* Begin DATA SHOWN *
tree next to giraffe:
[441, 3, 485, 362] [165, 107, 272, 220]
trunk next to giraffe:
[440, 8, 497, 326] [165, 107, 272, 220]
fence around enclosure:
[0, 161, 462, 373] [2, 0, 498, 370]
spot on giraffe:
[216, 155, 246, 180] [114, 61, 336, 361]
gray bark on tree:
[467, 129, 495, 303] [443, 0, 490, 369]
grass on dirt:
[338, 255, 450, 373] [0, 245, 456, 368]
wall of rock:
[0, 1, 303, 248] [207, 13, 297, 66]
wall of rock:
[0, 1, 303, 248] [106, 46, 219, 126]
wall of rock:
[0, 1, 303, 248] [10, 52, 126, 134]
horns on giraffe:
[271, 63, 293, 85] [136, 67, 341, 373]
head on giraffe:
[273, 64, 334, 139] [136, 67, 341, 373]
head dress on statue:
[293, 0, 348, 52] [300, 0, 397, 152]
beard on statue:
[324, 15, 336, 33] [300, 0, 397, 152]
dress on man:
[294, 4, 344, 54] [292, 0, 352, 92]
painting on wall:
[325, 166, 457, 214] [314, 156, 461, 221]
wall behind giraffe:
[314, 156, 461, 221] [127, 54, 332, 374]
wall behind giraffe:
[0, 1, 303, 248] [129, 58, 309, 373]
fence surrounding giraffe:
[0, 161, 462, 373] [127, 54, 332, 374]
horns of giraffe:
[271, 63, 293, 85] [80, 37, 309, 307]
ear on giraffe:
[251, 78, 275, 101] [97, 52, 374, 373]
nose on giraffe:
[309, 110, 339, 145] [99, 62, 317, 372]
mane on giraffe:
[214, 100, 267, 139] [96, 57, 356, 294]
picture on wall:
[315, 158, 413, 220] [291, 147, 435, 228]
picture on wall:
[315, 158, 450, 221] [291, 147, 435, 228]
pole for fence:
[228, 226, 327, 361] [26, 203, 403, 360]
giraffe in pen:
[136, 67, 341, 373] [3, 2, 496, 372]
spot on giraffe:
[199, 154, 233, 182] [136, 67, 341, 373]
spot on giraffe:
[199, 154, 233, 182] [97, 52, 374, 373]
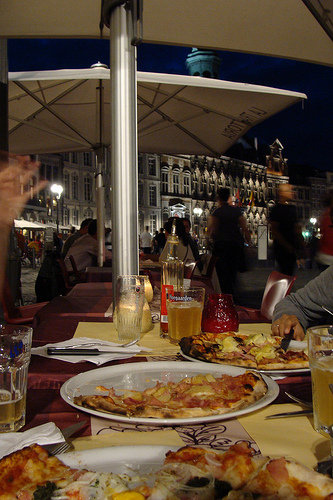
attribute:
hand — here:
[0, 146, 53, 215]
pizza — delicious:
[66, 367, 269, 418]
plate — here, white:
[70, 364, 219, 389]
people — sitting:
[59, 214, 203, 274]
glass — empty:
[111, 274, 147, 347]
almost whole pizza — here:
[179, 328, 317, 367]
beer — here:
[154, 279, 208, 341]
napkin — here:
[29, 335, 157, 367]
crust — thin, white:
[79, 398, 165, 421]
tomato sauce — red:
[4, 461, 20, 495]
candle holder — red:
[197, 288, 239, 333]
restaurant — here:
[2, 156, 332, 498]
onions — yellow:
[160, 475, 221, 493]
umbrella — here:
[6, 62, 320, 161]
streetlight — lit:
[21, 182, 74, 217]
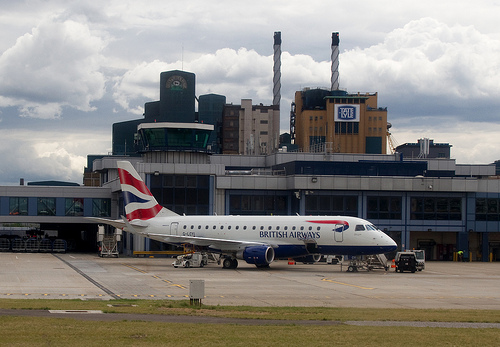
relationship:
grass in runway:
[10, 282, 492, 342] [25, 305, 483, 327]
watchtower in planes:
[132, 117, 223, 153] [115, 152, 402, 275]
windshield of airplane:
[344, 219, 374, 234] [86, 158, 398, 268]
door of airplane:
[332, 222, 346, 244] [86, 158, 398, 268]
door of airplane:
[332, 222, 342, 244] [87, 153, 413, 294]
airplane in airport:
[86, 158, 398, 268] [25, 30, 499, 245]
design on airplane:
[118, 167, 155, 225] [86, 158, 398, 268]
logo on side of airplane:
[255, 227, 321, 239] [86, 158, 398, 268]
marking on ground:
[117, 259, 230, 309] [2, 248, 497, 308]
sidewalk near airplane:
[0, 306, 496, 328] [86, 158, 398, 268]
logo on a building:
[333, 104, 361, 121] [292, 88, 390, 152]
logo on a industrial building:
[159, 63, 187, 106] [291, 88, 389, 154]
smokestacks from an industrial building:
[254, 10, 353, 147] [291, 88, 389, 151]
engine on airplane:
[247, 240, 282, 257] [94, 140, 442, 271]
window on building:
[61, 194, 86, 218] [8, 147, 498, 263]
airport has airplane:
[0, 38, 494, 267] [86, 158, 398, 268]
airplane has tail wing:
[86, 158, 398, 268] [104, 154, 181, 226]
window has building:
[361, 193, 406, 223] [0, 68, 498, 256]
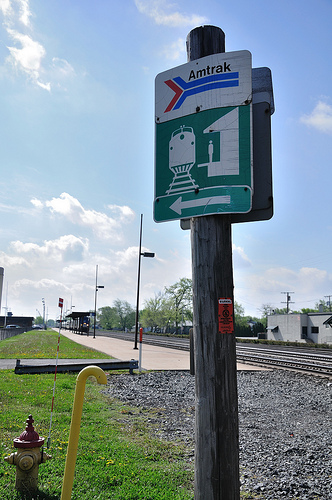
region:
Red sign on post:
[210, 294, 241, 340]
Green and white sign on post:
[147, 102, 266, 229]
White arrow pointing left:
[162, 193, 237, 215]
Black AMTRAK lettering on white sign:
[186, 63, 231, 81]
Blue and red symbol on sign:
[158, 70, 242, 116]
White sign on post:
[151, 48, 256, 129]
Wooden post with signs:
[184, 22, 243, 499]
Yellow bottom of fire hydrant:
[3, 445, 53, 493]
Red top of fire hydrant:
[10, 410, 46, 451]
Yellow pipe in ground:
[55, 362, 113, 499]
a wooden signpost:
[185, 23, 239, 498]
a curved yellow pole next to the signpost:
[61, 363, 107, 498]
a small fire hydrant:
[4, 412, 52, 489]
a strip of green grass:
[0, 326, 194, 498]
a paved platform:
[51, 326, 272, 371]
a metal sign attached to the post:
[152, 50, 273, 229]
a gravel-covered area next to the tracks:
[99, 370, 330, 499]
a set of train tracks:
[87, 326, 331, 378]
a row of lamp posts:
[60, 212, 155, 349]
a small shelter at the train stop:
[67, 310, 95, 334]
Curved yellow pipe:
[59, 364, 116, 498]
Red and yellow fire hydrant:
[4, 411, 55, 495]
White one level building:
[265, 308, 330, 349]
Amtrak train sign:
[150, 48, 255, 123]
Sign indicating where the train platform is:
[149, 107, 259, 219]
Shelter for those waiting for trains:
[68, 308, 96, 339]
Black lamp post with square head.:
[129, 213, 159, 356]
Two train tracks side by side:
[240, 341, 328, 382]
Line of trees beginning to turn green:
[99, 286, 191, 339]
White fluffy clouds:
[6, 191, 150, 298]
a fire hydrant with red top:
[3, 412, 55, 496]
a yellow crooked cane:
[59, 363, 110, 498]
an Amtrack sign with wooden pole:
[153, 23, 274, 499]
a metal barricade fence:
[12, 357, 138, 374]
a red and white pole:
[46, 295, 64, 449]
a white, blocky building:
[262, 288, 331, 345]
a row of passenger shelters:
[62, 310, 94, 336]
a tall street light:
[130, 212, 157, 351]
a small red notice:
[215, 295, 234, 334]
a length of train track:
[84, 324, 331, 381]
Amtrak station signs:
[146, 46, 256, 223]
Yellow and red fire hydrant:
[3, 411, 54, 495]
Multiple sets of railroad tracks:
[89, 314, 330, 378]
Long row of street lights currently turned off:
[51, 211, 156, 350]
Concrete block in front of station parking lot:
[0, 318, 34, 340]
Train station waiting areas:
[53, 308, 94, 336]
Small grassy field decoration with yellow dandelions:
[0, 314, 185, 498]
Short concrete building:
[261, 305, 331, 347]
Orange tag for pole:
[212, 291, 234, 336]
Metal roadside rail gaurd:
[11, 354, 141, 380]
* End DATA SHOWN *
Reproduce all of the records above, replacing every occurrence of "wall of rock" with "rock wall" and changing nothing else. Leave the pictures out of your answer.

tree next to giraffe:
[441, 3, 485, 362] [165, 107, 272, 220]
trunk next to giraffe:
[440, 8, 497, 326] [165, 107, 272, 220]
fence around enclosure:
[0, 161, 462, 373] [2, 0, 498, 370]
spot on giraffe:
[216, 155, 246, 180] [114, 61, 336, 361]
gray bark on tree:
[467, 129, 495, 303] [443, 0, 490, 369]
grass on dirt:
[338, 255, 450, 373] [0, 245, 456, 368]
rock wall:
[0, 1, 303, 248] [207, 13, 297, 66]
rock wall:
[0, 1, 303, 248] [106, 46, 219, 126]
rock wall:
[0, 1, 303, 248] [10, 52, 126, 134]
horns on giraffe:
[271, 63, 293, 85] [136, 67, 341, 373]
head on giraffe:
[273, 64, 334, 139] [136, 67, 341, 373]
head dress on statue:
[293, 0, 348, 52] [300, 0, 397, 152]
beard on statue:
[324, 15, 336, 33] [300, 0, 397, 152]
dress on man:
[294, 4, 344, 54] [292, 0, 352, 92]
painting on wall:
[325, 166, 457, 214] [314, 156, 461, 221]
wall behind giraffe:
[314, 156, 461, 221] [127, 54, 332, 374]
wall behind giraffe:
[0, 1, 303, 248] [129, 58, 309, 373]
fence surrounding giraffe:
[0, 161, 462, 373] [127, 54, 332, 374]
horns of giraffe:
[271, 63, 293, 85] [80, 37, 309, 307]
ear on giraffe:
[251, 78, 275, 101] [97, 52, 374, 373]
nose on giraffe:
[309, 110, 339, 145] [99, 62, 317, 372]
mane on giraffe:
[214, 100, 267, 139] [96, 57, 356, 294]
picture on wall:
[315, 158, 413, 220] [291, 147, 435, 228]
picture on wall:
[315, 158, 450, 221] [291, 147, 435, 228]
pole for fence:
[228, 226, 327, 361] [26, 203, 403, 360]
giraffe in pen:
[136, 67, 341, 373] [3, 2, 496, 372]
spot on giraffe:
[199, 154, 233, 182] [136, 67, 341, 373]
spot on giraffe:
[199, 154, 233, 182] [97, 52, 374, 373]
attribute:
hand — here:
[0, 146, 53, 215]
pizza — delicious:
[66, 367, 269, 418]
plate — here, white:
[70, 364, 219, 389]
people — sitting:
[59, 214, 203, 274]
glass — empty:
[111, 274, 147, 347]
almost whole pizza — here:
[179, 328, 317, 367]
beer — here:
[154, 279, 208, 341]
napkin — here:
[29, 335, 157, 367]
crust — thin, white:
[79, 398, 165, 421]
tomato sauce — red:
[4, 461, 20, 495]
candle holder — red:
[197, 288, 239, 333]
restaurant — here:
[2, 156, 332, 498]
onions — yellow:
[160, 475, 221, 493]
umbrella — here:
[6, 62, 320, 161]
streetlight — lit:
[21, 182, 74, 217]
relationship:
grass in runway:
[10, 282, 492, 342] [25, 305, 483, 327]
watchtower in planes:
[132, 117, 223, 153] [115, 152, 402, 275]
windshield of airplane:
[344, 219, 374, 234] [86, 158, 398, 268]
door of airplane:
[332, 222, 346, 244] [86, 158, 398, 268]
door of airplane:
[332, 222, 342, 244] [87, 153, 413, 294]
airplane in airport:
[86, 158, 398, 268] [25, 30, 499, 245]
design on airplane:
[118, 167, 155, 225] [86, 158, 398, 268]
logo on side of airplane:
[255, 227, 321, 239] [86, 158, 398, 268]
marking on ground:
[117, 259, 230, 309] [2, 248, 497, 308]
sidewalk near airplane:
[0, 306, 496, 328] [86, 158, 398, 268]
logo on a building:
[333, 104, 361, 121] [292, 88, 390, 152]
logo on a industrial building:
[159, 63, 187, 106] [291, 88, 389, 154]
smokestacks from an industrial building:
[254, 10, 353, 147] [291, 88, 389, 151]
engine on airplane:
[247, 240, 282, 257] [94, 140, 442, 271]
window on building:
[61, 194, 86, 218] [8, 147, 498, 263]
airport has airplane:
[0, 38, 494, 267] [86, 158, 398, 268]
airplane has tail wing:
[86, 158, 398, 268] [104, 154, 181, 226]
window has building:
[361, 193, 406, 223] [0, 68, 498, 256]
region:
Red sign on post:
[210, 294, 241, 340]
Green and white sign on post:
[147, 102, 266, 229]
White arrow pointing left:
[162, 193, 237, 215]
Black AMTRAK lettering on white sign:
[186, 63, 231, 81]
Blue and red symbol on sign:
[158, 70, 242, 116]
White sign on post:
[151, 48, 256, 129]
Wooden post with signs:
[184, 22, 243, 499]
Yellow bottom of fire hydrant:
[3, 445, 53, 493]
Red top of fire hydrant:
[10, 410, 46, 451]
Yellow pipe in ground:
[55, 362, 113, 499]
a wooden signpost:
[185, 23, 239, 498]
a curved yellow pole next to the signpost:
[61, 363, 107, 498]
a small fire hydrant:
[4, 412, 52, 489]
a strip of green grass:
[0, 326, 194, 498]
a paved platform:
[51, 326, 272, 371]
a metal sign attached to the post:
[152, 50, 273, 229]
a gravel-covered area next to the tracks:
[99, 370, 330, 499]
a set of train tracks:
[87, 326, 331, 378]
a row of lamp posts:
[60, 212, 155, 349]
a small shelter at the train stop:
[67, 310, 95, 334]
Curved yellow pipe:
[59, 364, 116, 498]
Red and yellow fire hydrant:
[4, 411, 55, 495]
White one level building:
[265, 308, 330, 349]
Amtrak train sign:
[150, 48, 255, 123]
Sign indicating where the train platform is:
[149, 107, 259, 219]
Shelter for those waiting for trains:
[68, 308, 96, 339]
Black lamp post with square head.:
[129, 213, 159, 356]
Two train tracks side by side:
[240, 341, 328, 382]
Line of trees beginning to turn green:
[99, 286, 191, 339]
White fluffy clouds:
[6, 191, 150, 298]
a fire hydrant with red top:
[3, 412, 55, 496]
a yellow crooked cane:
[59, 363, 110, 498]
an Amtrack sign with wooden pole:
[153, 23, 274, 499]
a metal barricade fence:
[12, 357, 138, 374]
a red and white pole:
[46, 295, 64, 449]
a white, blocky building:
[262, 288, 331, 345]
a row of passenger shelters:
[62, 310, 94, 336]
a tall street light:
[130, 212, 157, 351]
a small red notice:
[215, 295, 234, 334]
a length of train track:
[84, 324, 331, 381]
Amtrak station signs:
[146, 46, 256, 223]
Yellow and red fire hydrant:
[3, 411, 54, 495]
Multiple sets of railroad tracks:
[89, 314, 330, 378]
Long row of street lights currently turned off:
[51, 211, 156, 350]
Concrete block in front of station parking lot:
[0, 318, 34, 340]
Train station waiting areas:
[53, 308, 94, 336]
Small grassy field decoration with yellow dandelions:
[0, 314, 185, 498]
Short concrete building:
[261, 305, 331, 347]
Orange tag for pole:
[212, 291, 234, 336]
Metal roadside rail gaurd:
[11, 354, 141, 380]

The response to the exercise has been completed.